If an uncommon phenomenon can become uncommoner still, and then even uncommoner yet, then that is what I had witnessed. Ah well, I said to myself, perhaps I will delay that sausage and start making notes on the light. But as I turned again, and stepped again into Buckinghamshire, that damnable flock of birds swooped in front of the sun again, and stayed hovering there, blotting out all light.
Was I being taunted by birds? There was a simple way to find out. I took a step back, into Berkshire – the birds flew away. I stepped forward, into Buckinghamshire – again, the flock swooped in front of the sun and plunged the world into darkness. I essayed this little pantomime several more times, like a fool, and always with the same result. I retreated to the bench in Berkshire and sat down and ate a sausage.
It was while I was eating the sausage that it occurred to me to make notes on the light in Buckinghamshire from my vantage point a few yards across the county boundary. Then I would not have the pesky birds to contend with. But in the time it took me to eat the rest of the sausage, I had second thoughts.
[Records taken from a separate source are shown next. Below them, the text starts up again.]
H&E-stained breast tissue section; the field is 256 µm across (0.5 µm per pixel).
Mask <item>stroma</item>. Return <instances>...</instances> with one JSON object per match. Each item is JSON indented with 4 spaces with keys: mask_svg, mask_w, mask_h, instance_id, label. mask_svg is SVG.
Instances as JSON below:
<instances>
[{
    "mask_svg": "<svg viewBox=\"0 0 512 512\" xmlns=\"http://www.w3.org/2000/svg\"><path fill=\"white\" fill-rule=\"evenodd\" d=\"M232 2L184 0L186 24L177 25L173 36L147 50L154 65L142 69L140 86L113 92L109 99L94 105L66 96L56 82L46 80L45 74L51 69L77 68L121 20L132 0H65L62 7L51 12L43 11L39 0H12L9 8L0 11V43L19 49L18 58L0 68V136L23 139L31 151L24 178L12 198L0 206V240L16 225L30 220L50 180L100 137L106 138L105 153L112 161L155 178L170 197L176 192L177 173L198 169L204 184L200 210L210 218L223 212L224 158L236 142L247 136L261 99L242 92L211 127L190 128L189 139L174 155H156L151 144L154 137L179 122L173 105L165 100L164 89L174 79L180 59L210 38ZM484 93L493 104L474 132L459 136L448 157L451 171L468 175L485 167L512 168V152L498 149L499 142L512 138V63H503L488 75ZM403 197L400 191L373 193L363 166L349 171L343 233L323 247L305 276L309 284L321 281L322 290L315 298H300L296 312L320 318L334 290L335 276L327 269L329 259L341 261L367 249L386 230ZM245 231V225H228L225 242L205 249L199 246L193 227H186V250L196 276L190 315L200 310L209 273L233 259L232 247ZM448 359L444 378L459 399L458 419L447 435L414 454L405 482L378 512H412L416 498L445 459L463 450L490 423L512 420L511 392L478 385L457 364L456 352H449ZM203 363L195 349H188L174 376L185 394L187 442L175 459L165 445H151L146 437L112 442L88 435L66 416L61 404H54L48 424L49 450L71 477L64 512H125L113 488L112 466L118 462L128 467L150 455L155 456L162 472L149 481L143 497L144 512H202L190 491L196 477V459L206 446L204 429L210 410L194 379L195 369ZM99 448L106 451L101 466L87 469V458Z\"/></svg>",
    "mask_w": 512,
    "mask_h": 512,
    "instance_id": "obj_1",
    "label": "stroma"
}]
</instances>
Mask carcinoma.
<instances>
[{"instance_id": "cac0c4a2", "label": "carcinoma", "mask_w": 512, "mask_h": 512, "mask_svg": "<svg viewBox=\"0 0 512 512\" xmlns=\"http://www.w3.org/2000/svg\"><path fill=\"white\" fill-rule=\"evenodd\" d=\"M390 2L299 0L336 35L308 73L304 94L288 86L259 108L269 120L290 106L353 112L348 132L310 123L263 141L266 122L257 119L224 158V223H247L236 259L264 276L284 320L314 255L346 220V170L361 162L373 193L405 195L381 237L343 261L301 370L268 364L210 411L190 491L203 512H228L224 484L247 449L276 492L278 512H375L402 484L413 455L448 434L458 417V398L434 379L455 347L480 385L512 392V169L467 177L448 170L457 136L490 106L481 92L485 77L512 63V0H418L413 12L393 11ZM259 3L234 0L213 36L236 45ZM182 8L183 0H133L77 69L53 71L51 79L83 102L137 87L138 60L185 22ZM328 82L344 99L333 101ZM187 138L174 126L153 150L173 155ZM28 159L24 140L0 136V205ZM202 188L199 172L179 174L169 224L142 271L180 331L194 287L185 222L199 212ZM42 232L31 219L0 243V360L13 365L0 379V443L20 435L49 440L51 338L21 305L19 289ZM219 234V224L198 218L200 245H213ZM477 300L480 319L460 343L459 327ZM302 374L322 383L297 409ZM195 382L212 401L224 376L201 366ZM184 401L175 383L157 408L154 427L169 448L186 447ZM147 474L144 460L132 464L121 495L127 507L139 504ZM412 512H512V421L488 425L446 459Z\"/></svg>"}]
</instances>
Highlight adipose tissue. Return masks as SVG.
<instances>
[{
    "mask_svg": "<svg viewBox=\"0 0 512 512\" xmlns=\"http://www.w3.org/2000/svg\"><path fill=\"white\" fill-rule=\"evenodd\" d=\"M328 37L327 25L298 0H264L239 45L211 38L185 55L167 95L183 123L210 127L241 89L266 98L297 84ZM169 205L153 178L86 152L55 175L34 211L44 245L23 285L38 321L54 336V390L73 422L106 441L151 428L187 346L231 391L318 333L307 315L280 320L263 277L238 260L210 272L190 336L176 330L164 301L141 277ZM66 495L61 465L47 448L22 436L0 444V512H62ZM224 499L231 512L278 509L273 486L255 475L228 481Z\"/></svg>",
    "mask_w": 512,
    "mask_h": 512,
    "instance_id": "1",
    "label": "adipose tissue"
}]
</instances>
A less pernickety person might have studied the light in Buckinghamshire while sitting a few yards outside the county in Berkshire, but I am pernickety. I have not studied the science of optics with any great diligence, or even at all, but one thing I know is that light, the thing, the phenomenon, is perceived by the eyes, and it is the act of perception, the stimulation of the optic nerves, that is the essence, as it were, of the light. Absent the eye, the light is futile, or indeed non-existent. By this reasoning, if I am in Berkshire then so is the light. I can only see light shining in Buckinghamshire if I am in Buckinghamshire.
But the birds of Buckinghamshire, or at least a gigantic flocksworth of them, were plainly determined to prevent me from seeing that light. Oh, vindictive birds! A poor scribbler sets out on a journey to record the fascinating subject of light shining in Buckinghamshire, and he is thwarted by unfeeling savages of the sky, conspiring against him. Now I had nothing whatsoever to write about. I put my pocketbook back in my pocket, tucked my propelling pencil away in another pocket, and ate another sausage, sitting on a bench in Berkshire where the light, I am sorry to say, was as dull as ditchwater.